TheFork's Bookatable influences £700 million in diner spending

06 April 2020 5 min. read

As the UK’s restaurant sector looks to turn a corner, following years of stagnation, many in the business are failing to fully engage with online customers. According to research from Strategy&, restaurants with over 50 total user reviews perform better.

Licensed premises in Britain are seeing a steady year-on-year decline, with one 2019 survey finding there had been a fall of 2,920 such venues over the last 12 months. Restaurant numbers in particular took a knock – despite small flourishes in the group restaurant scene.

Even the likes of Prescott & Conran – an upmarket restaurant group co-founded by Sir Terence Conran – and the Michelin starred Marc Restaurant Group have folded under the pressure, while the addition of coronavirus into the mix has compounded the crisis faced by every aspect of the food and drink market.

Despite a number of worrying trends in the sector, a new study has found that dining still makes a major contribution to the UK’s economy. According to analysis of TheFork’s member data by PwC subsidiary Strategy&, the UK restaurant market is worth around £25 billion – and this could be enhanced by adopting new digital platforms like TheFork.

The global restaurant industry is 1.6 trillion and growing

TripAdvisor company TheFork is one of the leading online restaurants reservation platforms in Europe, Australia and Latin America. It boasts a network of more than 65,000 restaurants worldwide, and receives more than 27 million monthly visits from people hungry for new dining experiences.

In order to reveal insights about the size, growth and key trends of the global dining industry, Strategy& analysed the group’s data from 2018, including sector sales and number of restaurant locations at the global level, and in six major markets where TheFork and TripAdvisor do business.

At present, digital platform TripAdvisor helps contribute around £680 million to the UK market each year through its Bookatable platform. However, in other markets TheFork generates a larger impact. For example, in Spain the benefit is £1.2 billion, while France gets an even larger £1.4 billion boost.

In the context of the coronavirus outbreak, digital platforms could prove even more important for the dining sector too – as while lock-down means people cannot set foot in restaurants, online orders for food have exploded in 2020.

Direct and indirect jobs related to the impact of TheFork

The presence of these platforms is also proving good for employment. According to the researchers, TripAdvisor has created or sustained 52,000 incremental jobs in the six countries in scope. This is calculated through the number of restaurant and supply chain jobs generated in the industry by the incremental activity of restaurants attributable to Tripadvisor, which would not have occurred without the platform.

According to the study’s findings, while the UK’s dining scene has been under major pressure in recent years, a recovery is on the cards. Between 2010-2018, the sector endured CAGR of 0%, but the researchers believe that era of stagnation is coming to a close – estimating positive growth from 2018-2022.

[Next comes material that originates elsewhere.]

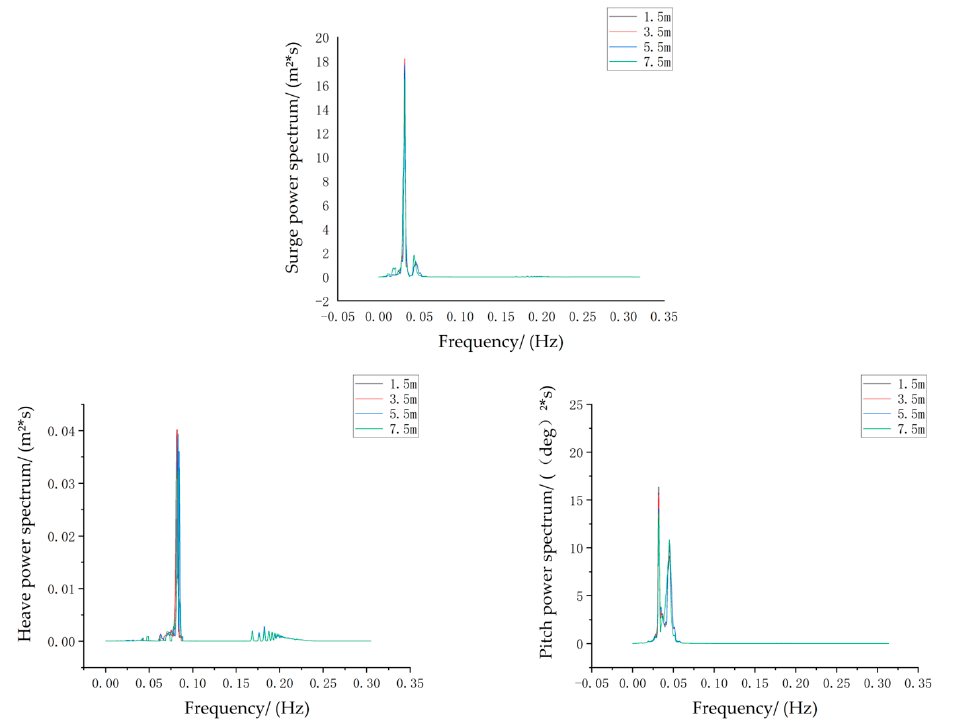
Figure 10. Frequency domain comparison of different auxiliary rope fairlead positions under normal operating conditions. Table 14. Motion RMS with different auxiliary rope fairlead positions under normal operating conditions.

However, socio-economic impact generated by TripAdvisor’s incremental impact is still low in the UK. Only the Netherlands performed worse – suggesting many restaurants in the UK are not doing enough to boost engagement through digital platforms in general. If the dining sector is to further push its way out of its current plateau, changing this is key. In order to change this, Strategy& recommended several critical actions for dining businesses to thrive online.

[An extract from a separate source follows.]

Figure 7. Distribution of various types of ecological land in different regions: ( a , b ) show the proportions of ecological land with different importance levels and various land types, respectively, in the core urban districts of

Socio-economic impact generated by TheFork’s impact, by country

Thriving online

First and foremost, having a presence of any kind where diners are doing their research is key. TripAdvisor presences for example do not place a cost on businesses, but lead to as much as a 2% boost to average annual restaurant revenue. Then, owners can further benefit by actually engaging with their diners, and responding to their online reviews. Claiming a restaurant on TripAdvisor generates an estimated $15,000 incremental revenue on average per year for every claimed restaurant. Eateries with 51 to 100 total user reviews see an average 2% revenue spike.

On top of this, while it sounds simple, many groups still are not bookable online. Restaurateurs who subscribe to TheFork's reservation platform to make it easy for guests to book their property see an average of a 10% increase in additional revenue. Meanwhile, paid marketing can further help get a leg up on competitors. Restaurants participating in TripAdvisor Premium capture an average 6 times more incremental revenue than restaurants that have not subscribed.